I really like Kafka. We were using it, but moved away from it due to problems with the NodeJS zookeeper library. We also had some issues with just keeping Zookeeper up and running with large message rates, but i see the latest Kafka can now handle tracking the read offsets of consumers itself, which was the majority of the workload for Zookeeper. http://blog.cloudera.com/blog/2015/07/deploying-apache-kafka-a-practical-faq/

I also agree that NSQ will be ok for a bit longer. I just dont want any more time sunk into trying to make it do something that it is not designed for.

[Dieterbe]

Memory pressure. If you delay acks then NSQ will consume more memory resulting in more messages being sent to the diskqueue.

maybe. i'm not sure the case where we ack immediately causes significantly less stress on the disk queue. for example, the delay between message going into the memqueue and being acked may be too long compared to the rate of inbound messages and may send the vast majority of messages to diskqueue anyway even if you ack "quickly".

well that's good news re kafka. there's also a rich ecosystem around it (spark etc).
a benefit of nsq is that it's easy to deploy, flexible in what kind of topology we want to build and arguably much easier (due to its simplicity and being in go) to dive into the code and tweak it for our needs.

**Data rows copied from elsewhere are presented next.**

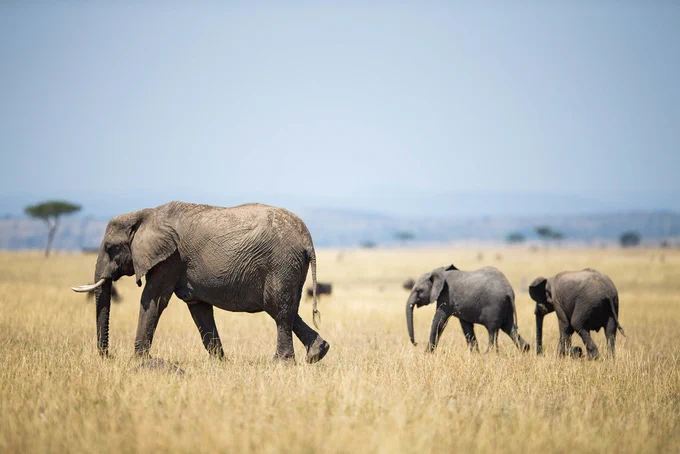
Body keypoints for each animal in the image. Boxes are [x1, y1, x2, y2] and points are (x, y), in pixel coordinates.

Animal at [71, 201, 330, 364]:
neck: (145, 214)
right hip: (290, 267)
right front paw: (220, 363)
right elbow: (199, 308)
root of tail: (307, 239)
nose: (107, 356)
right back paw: (317, 353)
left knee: (279, 310)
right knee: (285, 309)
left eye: (110, 248)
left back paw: (281, 364)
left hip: (281, 263)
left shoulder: (170, 259)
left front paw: (139, 361)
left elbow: (153, 300)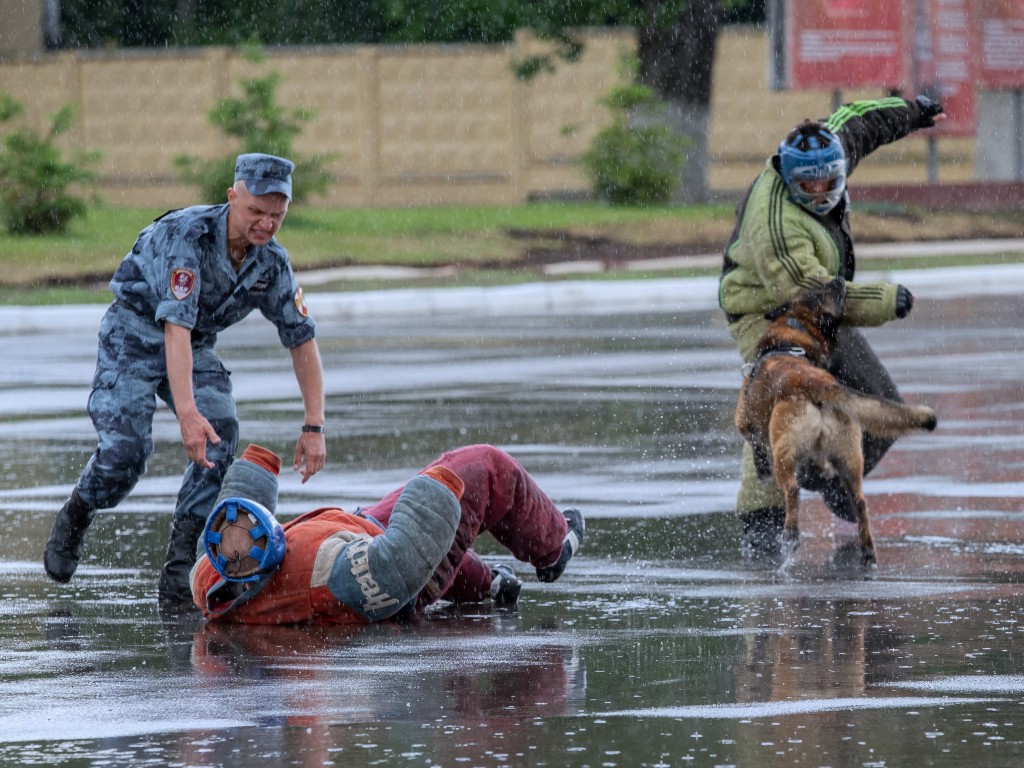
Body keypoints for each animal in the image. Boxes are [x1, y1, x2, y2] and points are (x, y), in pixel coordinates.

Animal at [733, 276, 937, 565]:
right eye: (820, 289)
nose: (839, 278)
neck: (791, 339)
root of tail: (820, 383)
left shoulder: (746, 424)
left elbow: (756, 448)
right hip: (849, 458)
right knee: (860, 502)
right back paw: (867, 552)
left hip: (784, 453)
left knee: (792, 490)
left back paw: (791, 536)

if we can't actually build something that meets our needs then of course we'll need to switch away at some point, but i think there's value in exploring further how we can mold nsqd to meet our needs, especially with the big WAL refactoring. but this could be a timesink and cost more time than just switching to kafka, i'm not quite sure how much time that would take. i presume its Go libraries have matured by now

[Dieterbe]

we should also think about what should the desired behavior be in case the pipeline (whether nsq or kafka) accumulates several seconds, minutes, or hours worth of data.
let's say we had an NMT/network outage and the pipe has 4 hours worth of data. instead of resuming where we left off and gradually catching up from the past until now (which may take hours), it may make more sense to start getting the current data (say 5 min ago til now, and then a realtime feed of current data) and only then start backfilling the old data. that is what's needed for alerting to be most reliable and probably also the most valuable to people looking at graphs.

[woodsaj]

This is a good point. though much lower in the prio list than other items. This would be hard to impliment in code though, as we know data needs to be processed in order. What i think would work though is if a outage is detected, or simply a large backlog of data detected:
Spin up a new node running NMT, configured in dry-run mode. Then point graphite at it. This will allow the graphite queries to get the latest data from Memory (other queries will get a combination of memory and C*) while the existing cluster works through the backlog.. Once the backlog is cleared we can just switch graphite back to the original NMT node(s).